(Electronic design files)
□ □ □

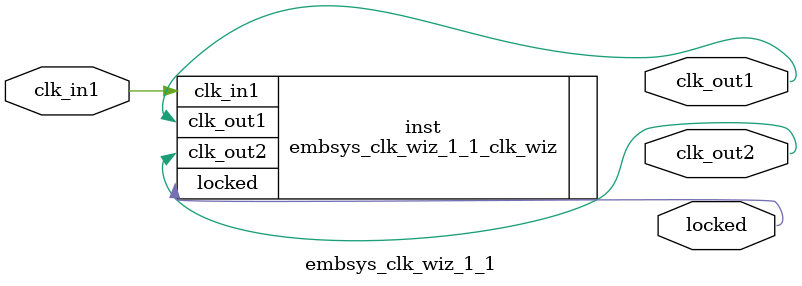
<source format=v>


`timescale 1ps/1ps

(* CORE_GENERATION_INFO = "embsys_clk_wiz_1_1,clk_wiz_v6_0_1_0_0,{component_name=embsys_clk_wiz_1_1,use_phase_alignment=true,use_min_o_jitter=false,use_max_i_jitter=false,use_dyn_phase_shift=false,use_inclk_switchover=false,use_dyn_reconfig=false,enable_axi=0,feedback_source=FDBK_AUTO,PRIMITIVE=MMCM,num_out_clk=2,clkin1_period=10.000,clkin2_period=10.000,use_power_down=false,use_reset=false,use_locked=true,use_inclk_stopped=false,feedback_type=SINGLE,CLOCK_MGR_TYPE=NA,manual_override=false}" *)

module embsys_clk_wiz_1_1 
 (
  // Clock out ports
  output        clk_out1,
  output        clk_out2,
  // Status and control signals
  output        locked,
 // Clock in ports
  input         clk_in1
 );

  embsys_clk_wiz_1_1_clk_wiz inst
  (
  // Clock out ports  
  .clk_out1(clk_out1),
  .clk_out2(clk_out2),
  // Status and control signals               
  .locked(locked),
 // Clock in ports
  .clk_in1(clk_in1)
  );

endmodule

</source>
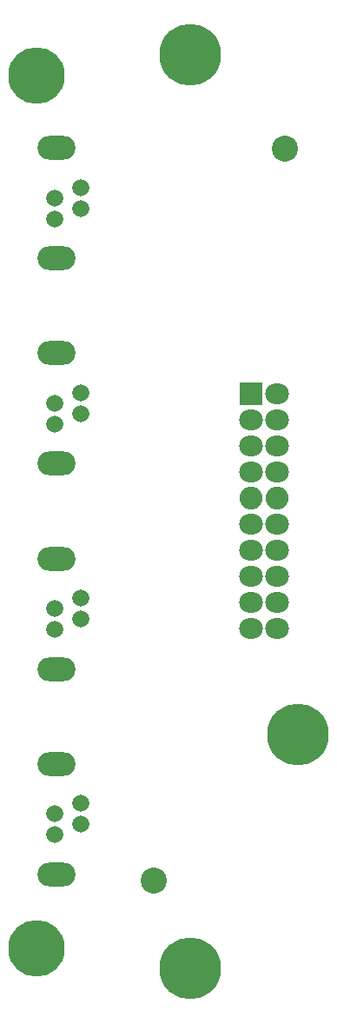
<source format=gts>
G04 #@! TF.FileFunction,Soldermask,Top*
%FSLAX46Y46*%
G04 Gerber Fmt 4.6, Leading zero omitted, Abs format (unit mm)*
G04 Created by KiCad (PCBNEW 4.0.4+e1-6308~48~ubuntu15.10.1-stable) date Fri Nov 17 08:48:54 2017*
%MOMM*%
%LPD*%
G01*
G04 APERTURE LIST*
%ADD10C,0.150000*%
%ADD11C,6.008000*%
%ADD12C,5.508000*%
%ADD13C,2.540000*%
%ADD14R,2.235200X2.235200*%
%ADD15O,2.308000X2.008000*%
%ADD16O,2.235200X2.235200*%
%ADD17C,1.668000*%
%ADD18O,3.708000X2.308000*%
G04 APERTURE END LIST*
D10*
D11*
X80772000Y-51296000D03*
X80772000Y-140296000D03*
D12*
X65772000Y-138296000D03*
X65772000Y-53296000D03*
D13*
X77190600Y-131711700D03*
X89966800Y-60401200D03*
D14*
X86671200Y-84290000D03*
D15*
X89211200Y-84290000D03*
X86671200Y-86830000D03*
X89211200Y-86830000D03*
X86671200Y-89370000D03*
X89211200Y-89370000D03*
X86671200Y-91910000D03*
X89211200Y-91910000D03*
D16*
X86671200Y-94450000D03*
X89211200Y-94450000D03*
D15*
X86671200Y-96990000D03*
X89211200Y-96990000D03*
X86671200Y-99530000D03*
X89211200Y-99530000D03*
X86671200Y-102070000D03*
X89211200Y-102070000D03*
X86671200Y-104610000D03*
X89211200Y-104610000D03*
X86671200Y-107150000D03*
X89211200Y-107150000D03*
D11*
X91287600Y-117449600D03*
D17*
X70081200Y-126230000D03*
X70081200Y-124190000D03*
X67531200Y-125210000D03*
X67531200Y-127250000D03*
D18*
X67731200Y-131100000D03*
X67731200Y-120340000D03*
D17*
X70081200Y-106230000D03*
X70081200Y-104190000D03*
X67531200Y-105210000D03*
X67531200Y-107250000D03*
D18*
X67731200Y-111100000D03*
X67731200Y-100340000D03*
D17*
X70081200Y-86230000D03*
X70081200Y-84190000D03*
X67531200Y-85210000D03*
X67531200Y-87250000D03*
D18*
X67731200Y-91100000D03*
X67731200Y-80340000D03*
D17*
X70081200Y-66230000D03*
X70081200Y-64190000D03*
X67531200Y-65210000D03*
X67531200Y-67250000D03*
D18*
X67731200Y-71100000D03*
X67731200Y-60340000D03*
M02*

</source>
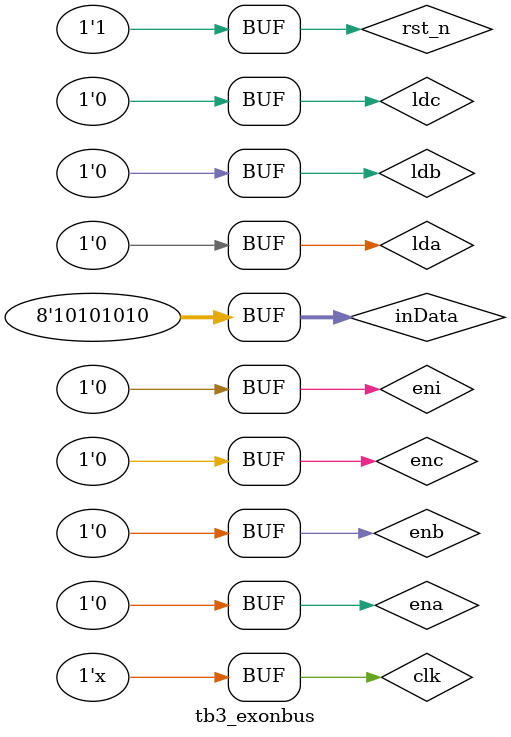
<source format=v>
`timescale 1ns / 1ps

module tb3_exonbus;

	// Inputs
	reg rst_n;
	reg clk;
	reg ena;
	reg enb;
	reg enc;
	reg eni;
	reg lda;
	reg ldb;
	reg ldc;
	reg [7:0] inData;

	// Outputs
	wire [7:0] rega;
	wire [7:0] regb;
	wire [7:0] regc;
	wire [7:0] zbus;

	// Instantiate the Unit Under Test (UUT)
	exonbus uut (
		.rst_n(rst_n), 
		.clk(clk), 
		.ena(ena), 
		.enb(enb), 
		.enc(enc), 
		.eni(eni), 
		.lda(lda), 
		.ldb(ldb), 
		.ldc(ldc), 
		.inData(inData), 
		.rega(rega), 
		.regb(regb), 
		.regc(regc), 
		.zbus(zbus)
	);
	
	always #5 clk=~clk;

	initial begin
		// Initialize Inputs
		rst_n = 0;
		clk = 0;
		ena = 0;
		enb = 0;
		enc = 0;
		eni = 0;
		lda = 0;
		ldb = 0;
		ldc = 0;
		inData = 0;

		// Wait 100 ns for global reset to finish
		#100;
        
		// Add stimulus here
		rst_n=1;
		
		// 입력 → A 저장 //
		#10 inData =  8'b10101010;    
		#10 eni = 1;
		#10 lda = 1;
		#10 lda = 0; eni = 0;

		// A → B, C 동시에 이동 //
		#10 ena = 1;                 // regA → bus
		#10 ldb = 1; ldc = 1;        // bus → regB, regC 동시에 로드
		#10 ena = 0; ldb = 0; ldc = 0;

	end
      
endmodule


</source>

□ □ □

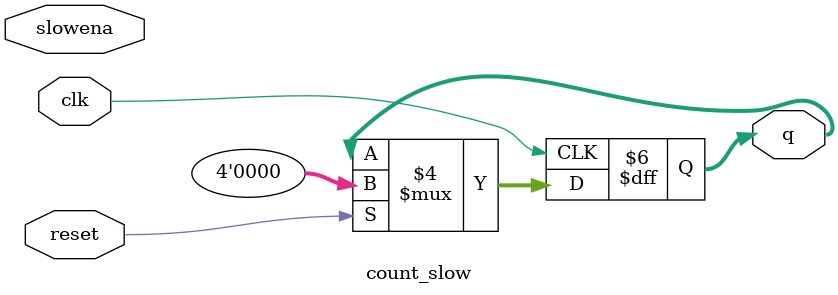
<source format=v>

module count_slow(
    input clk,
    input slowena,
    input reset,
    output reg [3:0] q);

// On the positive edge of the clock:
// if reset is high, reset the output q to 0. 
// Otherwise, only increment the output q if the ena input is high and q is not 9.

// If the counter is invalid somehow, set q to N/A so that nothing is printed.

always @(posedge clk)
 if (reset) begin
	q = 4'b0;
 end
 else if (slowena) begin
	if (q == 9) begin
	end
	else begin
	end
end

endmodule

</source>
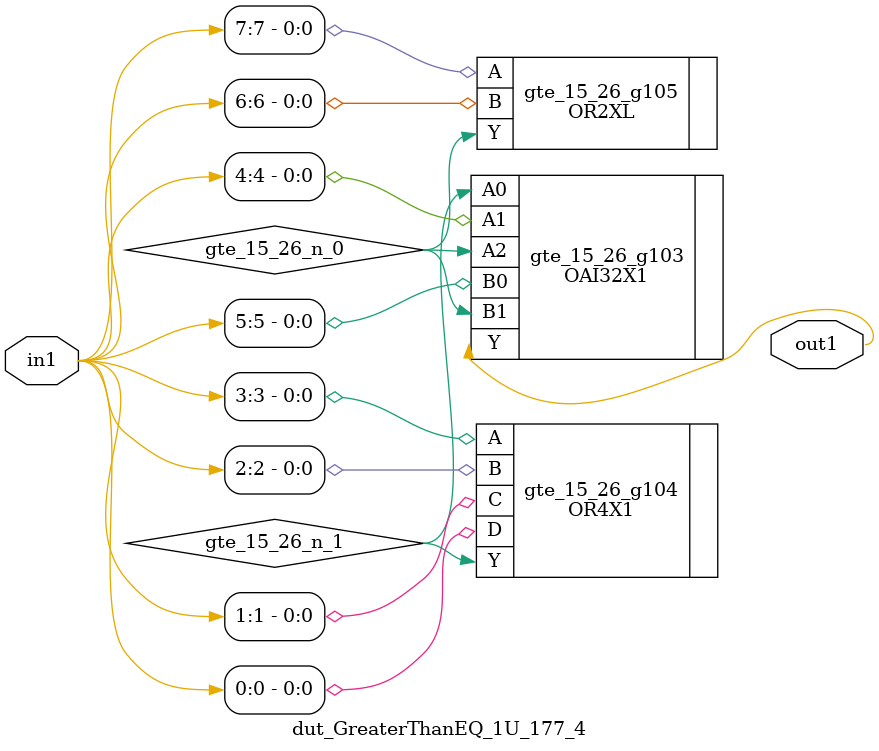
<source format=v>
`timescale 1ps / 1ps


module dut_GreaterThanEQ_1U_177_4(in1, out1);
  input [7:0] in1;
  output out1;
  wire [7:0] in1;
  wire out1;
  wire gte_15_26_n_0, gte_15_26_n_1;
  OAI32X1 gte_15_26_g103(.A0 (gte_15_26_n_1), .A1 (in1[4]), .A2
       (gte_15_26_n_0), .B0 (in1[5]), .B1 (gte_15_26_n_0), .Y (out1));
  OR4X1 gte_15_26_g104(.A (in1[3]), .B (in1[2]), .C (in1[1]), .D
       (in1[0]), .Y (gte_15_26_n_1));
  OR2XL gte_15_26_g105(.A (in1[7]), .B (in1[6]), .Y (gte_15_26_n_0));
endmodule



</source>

□ □ □

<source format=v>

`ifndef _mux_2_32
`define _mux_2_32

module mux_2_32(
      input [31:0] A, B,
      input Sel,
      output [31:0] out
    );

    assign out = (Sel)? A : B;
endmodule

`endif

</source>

□ □ □

Wherever the string "begin" appears in the entries, copy that line.

	initial begin
 if (reset) begin
 else if (slowena) begin
	if (q == 9) begin
	else begin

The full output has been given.